→ EXERCISE REQUIREMENTS
Using the listing below, copy exactly the lines from the one containing "cita de cita" to the one containing "Callout de success", both lines included, and no others.
################
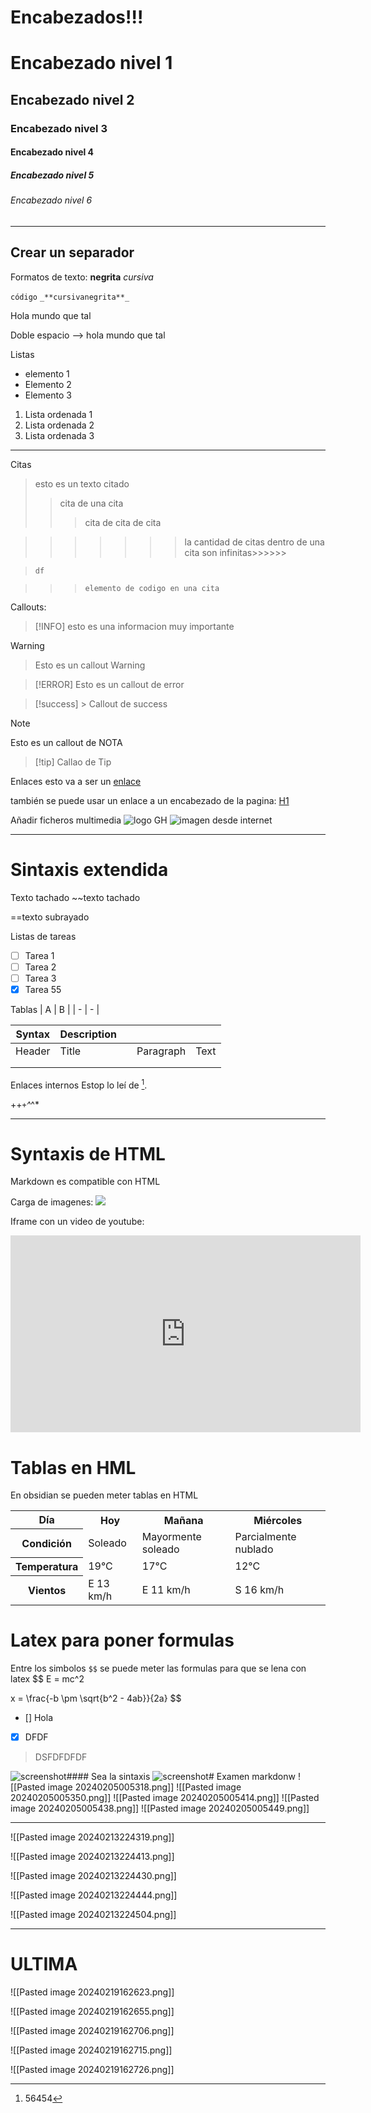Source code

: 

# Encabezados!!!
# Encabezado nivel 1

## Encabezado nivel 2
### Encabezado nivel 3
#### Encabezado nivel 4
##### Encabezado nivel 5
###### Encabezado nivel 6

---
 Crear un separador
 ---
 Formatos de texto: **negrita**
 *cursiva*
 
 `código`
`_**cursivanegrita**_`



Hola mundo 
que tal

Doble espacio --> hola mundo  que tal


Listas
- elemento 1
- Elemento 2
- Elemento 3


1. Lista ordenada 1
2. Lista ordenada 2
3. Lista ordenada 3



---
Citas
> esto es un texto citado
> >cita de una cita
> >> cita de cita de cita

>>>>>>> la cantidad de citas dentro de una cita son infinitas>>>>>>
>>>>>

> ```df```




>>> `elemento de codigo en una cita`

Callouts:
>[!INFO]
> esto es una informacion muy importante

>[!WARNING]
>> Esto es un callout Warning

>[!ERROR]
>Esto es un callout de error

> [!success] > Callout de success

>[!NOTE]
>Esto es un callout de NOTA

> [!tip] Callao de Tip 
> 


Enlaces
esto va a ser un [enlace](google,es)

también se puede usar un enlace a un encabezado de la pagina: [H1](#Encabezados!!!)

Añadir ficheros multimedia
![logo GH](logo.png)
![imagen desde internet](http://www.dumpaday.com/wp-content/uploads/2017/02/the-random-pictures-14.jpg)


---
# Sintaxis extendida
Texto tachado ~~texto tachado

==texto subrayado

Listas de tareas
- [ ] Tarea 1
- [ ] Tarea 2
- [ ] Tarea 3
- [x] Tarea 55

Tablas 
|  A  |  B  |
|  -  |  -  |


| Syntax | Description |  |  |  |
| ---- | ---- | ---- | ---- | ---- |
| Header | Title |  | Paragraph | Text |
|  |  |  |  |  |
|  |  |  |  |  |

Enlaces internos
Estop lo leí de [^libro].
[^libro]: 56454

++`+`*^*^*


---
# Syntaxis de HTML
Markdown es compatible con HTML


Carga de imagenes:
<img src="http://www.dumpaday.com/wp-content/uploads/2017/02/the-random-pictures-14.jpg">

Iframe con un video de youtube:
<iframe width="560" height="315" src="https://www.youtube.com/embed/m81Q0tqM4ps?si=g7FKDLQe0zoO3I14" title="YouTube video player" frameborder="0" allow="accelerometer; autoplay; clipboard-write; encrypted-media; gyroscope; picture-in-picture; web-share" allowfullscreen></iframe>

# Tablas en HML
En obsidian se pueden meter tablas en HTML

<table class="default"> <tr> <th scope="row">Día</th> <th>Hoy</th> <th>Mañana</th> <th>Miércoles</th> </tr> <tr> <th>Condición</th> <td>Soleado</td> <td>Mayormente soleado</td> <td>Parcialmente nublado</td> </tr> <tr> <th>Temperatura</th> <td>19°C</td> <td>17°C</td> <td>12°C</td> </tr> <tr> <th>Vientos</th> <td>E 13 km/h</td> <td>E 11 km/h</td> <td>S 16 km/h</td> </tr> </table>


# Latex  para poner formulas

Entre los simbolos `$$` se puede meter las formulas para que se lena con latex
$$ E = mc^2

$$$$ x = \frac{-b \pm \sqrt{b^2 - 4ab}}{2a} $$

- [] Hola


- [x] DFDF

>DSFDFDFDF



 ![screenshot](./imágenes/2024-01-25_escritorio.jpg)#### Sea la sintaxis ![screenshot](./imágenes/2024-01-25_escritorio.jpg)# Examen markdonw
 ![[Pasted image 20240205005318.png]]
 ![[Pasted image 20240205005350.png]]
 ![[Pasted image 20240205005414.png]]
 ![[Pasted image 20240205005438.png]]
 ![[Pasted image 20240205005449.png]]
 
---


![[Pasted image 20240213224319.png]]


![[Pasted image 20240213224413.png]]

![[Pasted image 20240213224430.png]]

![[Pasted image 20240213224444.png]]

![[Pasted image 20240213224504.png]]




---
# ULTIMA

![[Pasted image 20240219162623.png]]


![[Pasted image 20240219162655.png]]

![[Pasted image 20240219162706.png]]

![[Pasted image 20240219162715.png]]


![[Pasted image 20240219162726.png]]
################
→ WRITTEN SOLUTION
> >> cita de cita de cita

>>>>>>> la cantidad de citas dentro de una cita son infinitas>>>>>>
>>>>>

> ```df```




>>> `elemento de codigo en una cita`

Callouts:
>[!INFO]
> esto es una informacion muy importante

>[!WARNING]
>> Esto es un callout Warning

>[!ERROR]
>Esto es un callout de error

> [!success] > Callout de success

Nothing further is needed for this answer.